The two computationally intensive steps involve Trinity and Bowtie. There are parallelized versions of both applications. We encourage continued efforts to parallelize and optimize these two applications. These steps will become real bottlenecks in the pipeline with the massive datasets now coming from NextGen sequencers.
MA-plots show RNA transcript fold change as a function of transcript abundance. Significantly differentially expressed genes (p < 0.05) are shown in red. Up-regulated genes are shown as y > 0; down-regulated genes are y < 0. High abundance transcripts appear on the right x-axis; low abundance transcripts appear on the left x-axis.

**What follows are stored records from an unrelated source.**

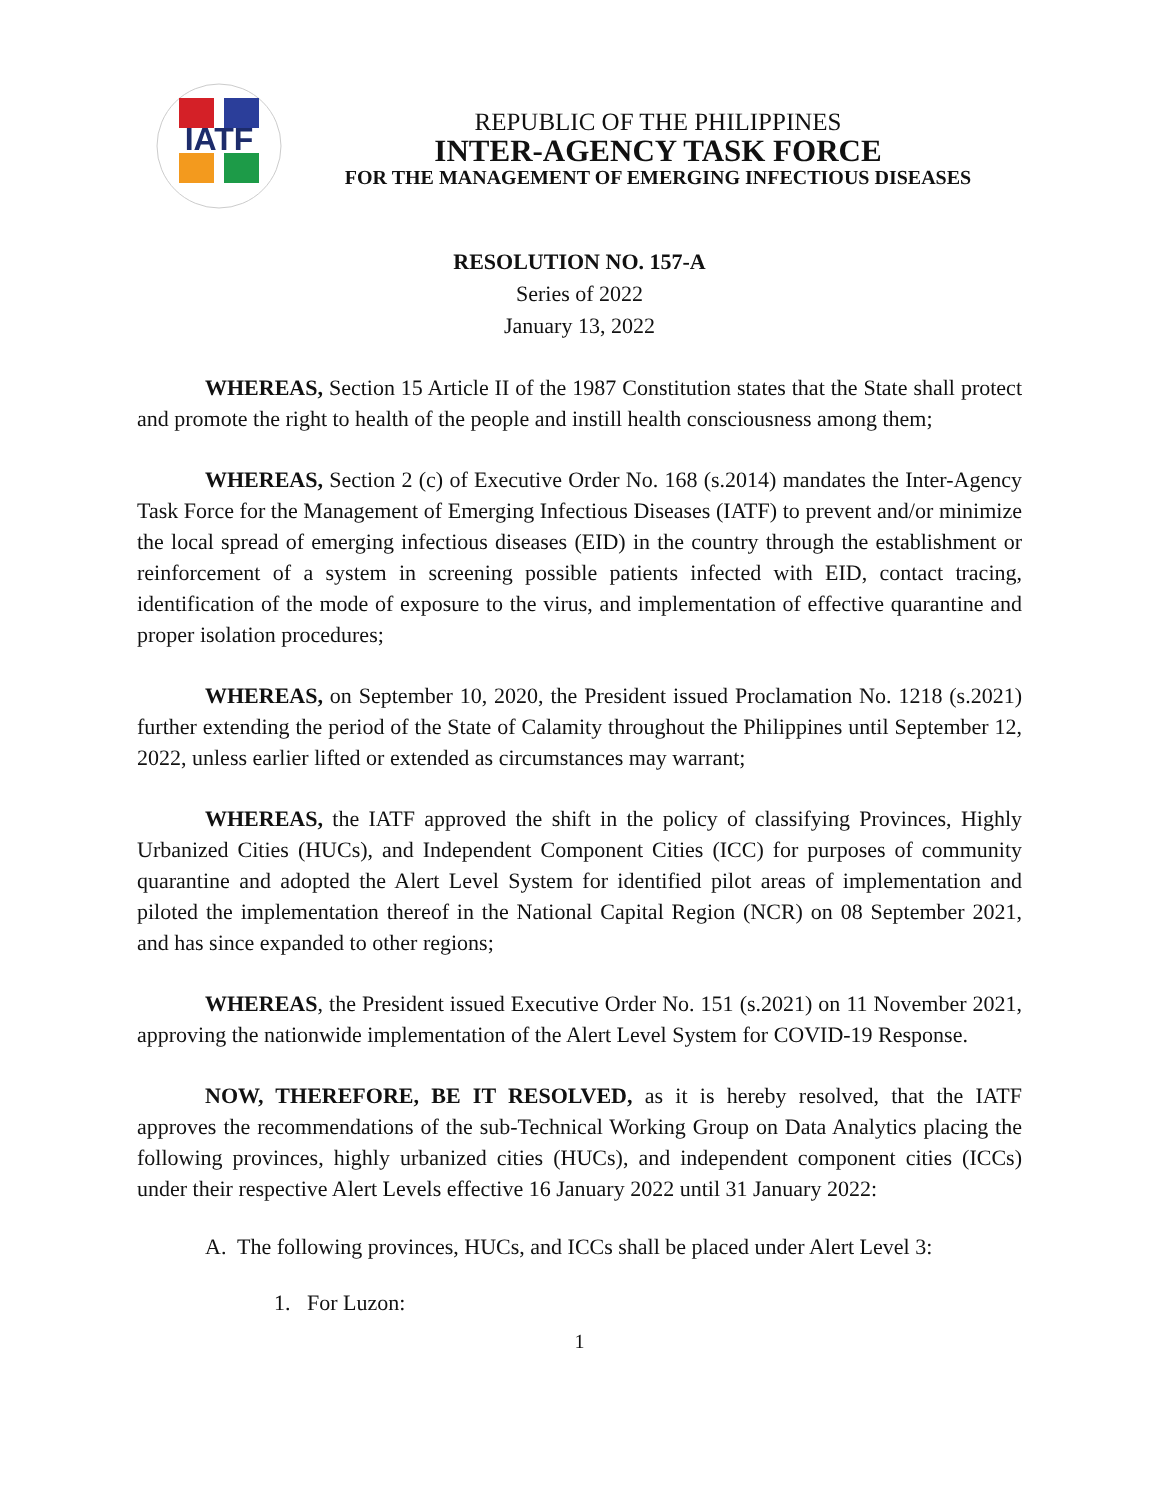IATF
REPUBLIC OF THE PHILIPPINES
INTER-AGENCY TASK FORCE
FOR THE MANAGEMENT OF EMERGING INFECTIOUS DISEASES
RESOLUTION NO. 157-A
Series of 2022
January 13, 2022
WHEREAS, Section 15 Article II of the 1987 Constitution states that the State shall protect and promote the right to health of the people and instill health consciousness among them;
WHEREAS, Section 2 (c) of Executive Order No. 168 (s.2014) mandates the Inter-Agency Task Force for the Management of Emerging Infectious Diseases (IATF) to prevent and/or minimize the local spread of emerging infectious diseases (EID) in the country through the establishment or reinforcement of a system in screening possible patients infected with EID, contact tracing, identification of the mode of exposure to the virus, and implementation of effective quarantine and proper isolation procedures;
WHEREAS, on September 10, 2020, the President issued Proclamation No. 1218 (s.2021) further extending the period of the State of Calamity throughout the Philippines until September 12, 2022, unless earlier lifted or extended as circumstances may warrant;
WHEREAS, the IATF approved the shift in the policy of classifying Provinces, Highly Urbanized Cities (HUCs), and Independent Component Cities (ICC) for purposes of community quarantine and adopted the Alert Level System for identified pilot areas of implementation and piloted the implementation thereof in the National Capital Region (NCR) on 08 September 2021, and has since expanded to other regions;
WHEREAS, the President issued Executive Order No. 151 (s.2021) on 11 November 2021, approving the nationwide implementation of the Alert Level System for COVID-19 Response.
NOW, THEREFORE, BE IT RESOLVED, as it is hereby resolved, that the IATF approves the recommendations of the sub-Technical Working Group on Data Analytics placing the following provinces, highly urbanized cities (HUCs), and independent component cities (ICCs) under their respective Alert Levels effective 16 January 2022 until 31 January 2022:
A. The following provinces, HUCs, and ICCs shall be placed under Alert Level 3:
1. For Luzon:
1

Housekeeping genes are mostly shown in black. In whole transcriptome research on single species, MA-plots show transcripts just for that individual species. However, for metatranscriptome studies, MA-plots show transcripts from all species constituting the original samples. Clearly, in this experiment, there were many significantly up-regulated / down-regulated genes.
Volcano plots show statistical significance levels (false discovery rates (FDR); p-values) as a function of fold change. Significantly differentially expressed genes with FDR < 0.1% are shown in red. For metatranscriptomic studies, volcano plots show highly expressed genes from multiple species in the original samples.

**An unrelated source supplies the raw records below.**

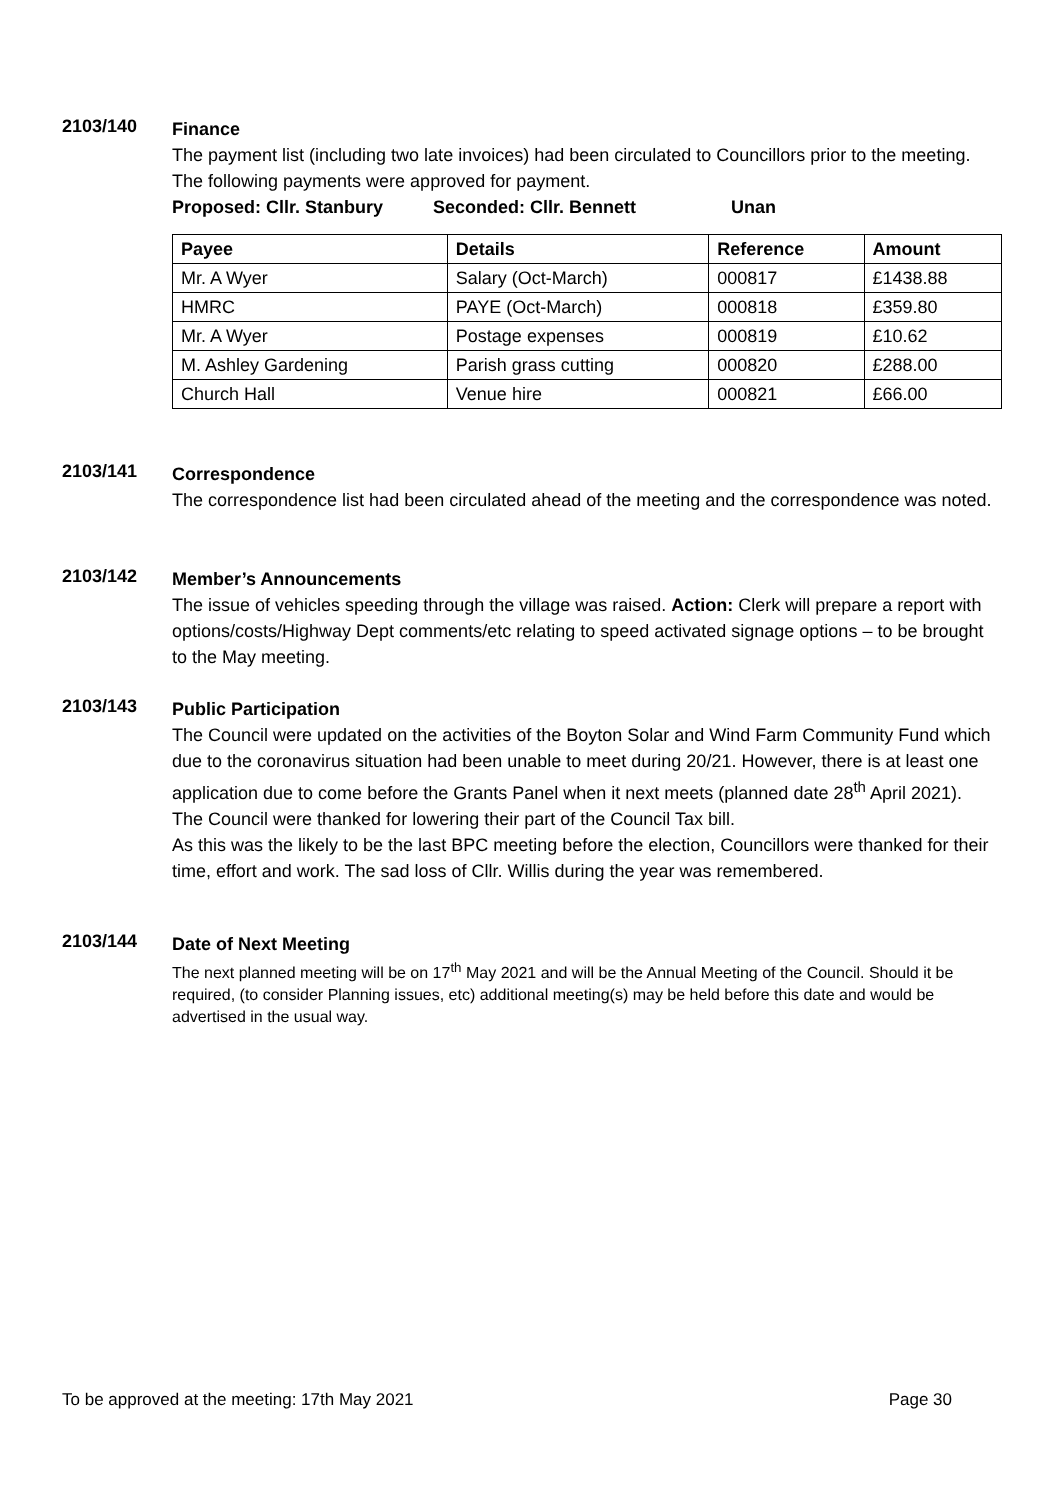2103/140
Finance
The payment list (including two late invoices) had been circulated to Councillors prior to the meeting. The following payments were approved for payment.
Proposed: Cllr. Stanbury Seconded: Cllr. Bennett Unan
| Payee | Details | Reference | Amount |
| --- | --- | --- | --- |
| Mr. A Wyer | Salary (Oct-March) | 000817 | £1438.88 |
| HMRC | PAYE (Oct-March) | 000818 | £359.80 |
| Mr. A Wyer | Postage expenses | 000819 | £10.62 |
| M. Ashley Gardening | Parish grass cutting | 000820 | £288.00 |
| Church Hall | Venue hire | 000821 | £66.00 |
2103/141
Correspondence
The correspondence list had been circulated ahead of the meeting and the correspondence was noted.
2103/142
Member’s Announcements
The issue of vehicles speeding through the village was raised. Action: Clerk will prepare a report with options/costs/Highway Dept comments/etc relating to speed activated signage options – to be brought to the May meeting.
2103/143
Public Participation
The Council were updated on the activities of the Boyton Solar and Wind Farm Community Fund which due to the coronavirus situation had been unable to meet during 20/21. However, there is at least one application due to come before the Grants Panel when it next meets (planned date 28<sup>th</sup> April 2021).
The Council were thanked for lowering their part of the Council Tax bill.
As this was the likely to be the last BPC meeting before the election, Councillors were thanked for their time, effort and work. The sad loss of Cllr. Willis during the year was remembered.
2103/144
Date of Next Meeting
The next planned meeting will be on 17<sup>th</sup> May 2021 and will be the Annual Meeting of the Council. Should it be required, (to consider Planning issues, etc) additional meeting(s) may be held before this date and would be advertised in the usual way.
To be approved at the meeting: 17th May 2021 Page 30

Several issues became apparent while developing the pipeline.
- What species are in these samples? Whenever you’re handling communities of species, which is the case for any of the “meta-” studies – metagenomics, metatranscriptomics, metaproteomics – the species composition of the samples is an open question. NextGen researchers are often surprised at the extreme diversity of species found in their samples. Typically, researchers are interested in a handful of target species and consider everything else to be “contaminating” species or of secondary interest. However, the metatranscriptomics pipeline is non-discriminatory and will process all the RNA (cDNA) from all species in the samples. This is an important distinction from more traditional RNA-Seq research.
- Alternative splicing. In the study mentioned here we believe the majority of species were of prokaryotic bacterial and viral origin. Alternative splicing and isoform detection was thus not much of an issue. However, in other studies, there may be a substantial number of eukaryotic species present in the samples. Alternative splicing then becomes a real issue, especially for the de novo assembly step. Trinity apparently detects alternatively spliced isoforms for single species samples, but how well does it perform with multi-species samples, especially when there are closely related species in the samples? This is probably an open question that needs more research and validation.
- Ribosomal RNA. rRNA often constitutes >90% of sample RNA. We use various pre-sequencing ribodepletion methods to eliminate as much rRNA as possible. Nevertheless, there is almost always some remaining post-sequencing rRNA. In data analysis these are usually easy to identify as they show huge RPKM values, and BLAST’ing those reads against rRNA databases reveal their identity. In the pipeline described here we had minimal post-sequencing rRNA removal, so rRNA assembly was included in the analysis. In a (near) future blog I’ll describe some computational methods under development for post-sequencing rRNA extraction. We’ll update the pipeline with these new methods.